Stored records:
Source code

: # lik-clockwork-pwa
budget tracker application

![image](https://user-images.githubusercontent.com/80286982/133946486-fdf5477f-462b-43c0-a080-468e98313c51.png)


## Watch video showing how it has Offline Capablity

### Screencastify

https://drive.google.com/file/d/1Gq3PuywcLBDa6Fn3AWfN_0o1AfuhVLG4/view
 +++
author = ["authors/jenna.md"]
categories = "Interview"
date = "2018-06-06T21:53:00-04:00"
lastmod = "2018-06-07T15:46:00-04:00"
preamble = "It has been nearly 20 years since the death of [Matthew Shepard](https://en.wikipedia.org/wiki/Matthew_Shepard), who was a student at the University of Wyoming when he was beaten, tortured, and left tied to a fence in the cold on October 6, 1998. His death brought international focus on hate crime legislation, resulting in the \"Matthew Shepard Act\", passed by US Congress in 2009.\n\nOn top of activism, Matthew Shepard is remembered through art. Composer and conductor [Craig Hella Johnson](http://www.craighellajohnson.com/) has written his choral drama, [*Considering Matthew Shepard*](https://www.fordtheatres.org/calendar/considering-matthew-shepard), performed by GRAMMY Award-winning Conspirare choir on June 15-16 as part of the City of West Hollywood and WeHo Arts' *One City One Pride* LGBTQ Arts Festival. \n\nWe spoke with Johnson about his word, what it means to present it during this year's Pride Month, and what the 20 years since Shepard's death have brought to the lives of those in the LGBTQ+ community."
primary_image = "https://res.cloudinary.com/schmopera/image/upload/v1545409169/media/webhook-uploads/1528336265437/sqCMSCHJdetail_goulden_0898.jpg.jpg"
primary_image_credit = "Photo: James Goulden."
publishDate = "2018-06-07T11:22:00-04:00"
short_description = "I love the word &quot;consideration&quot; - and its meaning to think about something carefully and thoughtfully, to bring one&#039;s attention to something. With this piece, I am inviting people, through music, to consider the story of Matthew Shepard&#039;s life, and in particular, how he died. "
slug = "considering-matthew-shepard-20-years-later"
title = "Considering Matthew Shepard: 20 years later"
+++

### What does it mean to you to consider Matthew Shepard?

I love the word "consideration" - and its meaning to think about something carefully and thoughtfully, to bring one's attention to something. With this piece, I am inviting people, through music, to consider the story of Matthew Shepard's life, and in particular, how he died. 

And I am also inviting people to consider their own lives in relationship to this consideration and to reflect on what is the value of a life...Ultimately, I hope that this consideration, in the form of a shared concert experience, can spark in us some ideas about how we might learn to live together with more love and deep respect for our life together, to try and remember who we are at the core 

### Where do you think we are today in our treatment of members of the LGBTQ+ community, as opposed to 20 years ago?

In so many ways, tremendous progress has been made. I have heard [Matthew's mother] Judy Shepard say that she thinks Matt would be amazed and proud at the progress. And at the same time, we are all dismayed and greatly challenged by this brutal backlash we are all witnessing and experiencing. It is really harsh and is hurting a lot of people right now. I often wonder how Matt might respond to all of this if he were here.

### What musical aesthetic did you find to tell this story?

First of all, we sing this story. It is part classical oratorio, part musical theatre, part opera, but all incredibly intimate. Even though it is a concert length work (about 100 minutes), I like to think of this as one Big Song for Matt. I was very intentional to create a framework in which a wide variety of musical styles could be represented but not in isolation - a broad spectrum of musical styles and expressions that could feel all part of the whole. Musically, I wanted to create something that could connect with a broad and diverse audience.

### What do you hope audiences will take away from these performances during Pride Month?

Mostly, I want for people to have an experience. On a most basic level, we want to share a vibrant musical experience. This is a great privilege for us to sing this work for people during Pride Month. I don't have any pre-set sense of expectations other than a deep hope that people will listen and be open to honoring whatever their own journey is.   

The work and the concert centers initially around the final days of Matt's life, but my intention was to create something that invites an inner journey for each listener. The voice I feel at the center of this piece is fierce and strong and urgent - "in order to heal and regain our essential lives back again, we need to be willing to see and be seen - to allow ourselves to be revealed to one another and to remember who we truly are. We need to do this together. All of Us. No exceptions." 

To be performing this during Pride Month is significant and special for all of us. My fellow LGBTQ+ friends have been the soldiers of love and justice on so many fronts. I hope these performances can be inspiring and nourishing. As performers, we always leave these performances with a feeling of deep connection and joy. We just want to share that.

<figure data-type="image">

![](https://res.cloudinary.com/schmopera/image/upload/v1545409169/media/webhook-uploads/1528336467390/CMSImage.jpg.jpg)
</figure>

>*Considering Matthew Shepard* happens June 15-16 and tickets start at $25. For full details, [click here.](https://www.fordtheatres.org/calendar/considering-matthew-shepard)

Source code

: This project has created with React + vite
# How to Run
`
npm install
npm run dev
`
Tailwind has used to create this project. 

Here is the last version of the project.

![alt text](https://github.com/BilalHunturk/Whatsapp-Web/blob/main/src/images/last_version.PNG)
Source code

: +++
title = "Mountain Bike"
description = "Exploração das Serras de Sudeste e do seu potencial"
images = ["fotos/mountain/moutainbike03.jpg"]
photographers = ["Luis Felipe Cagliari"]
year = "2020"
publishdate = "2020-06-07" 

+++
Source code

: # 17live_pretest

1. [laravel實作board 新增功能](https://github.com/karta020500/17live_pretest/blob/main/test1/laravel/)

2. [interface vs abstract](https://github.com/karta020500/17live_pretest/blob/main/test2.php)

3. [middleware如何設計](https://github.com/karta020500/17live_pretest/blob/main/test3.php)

* Activity *
Write out a verbatim copy of the data, beginning with its first line and ending with the line that contains "### Screencastify".

* Written answer *
Source code

: # lik-clockwork-pwa
budget tracker application

![image](https://user-images.githubusercontent.com/80286982/133946486-fdf5477f-462b-43c0-a080-468e98313c51.png)


## Watch video showing how it has Offline Capablity

### Screencastify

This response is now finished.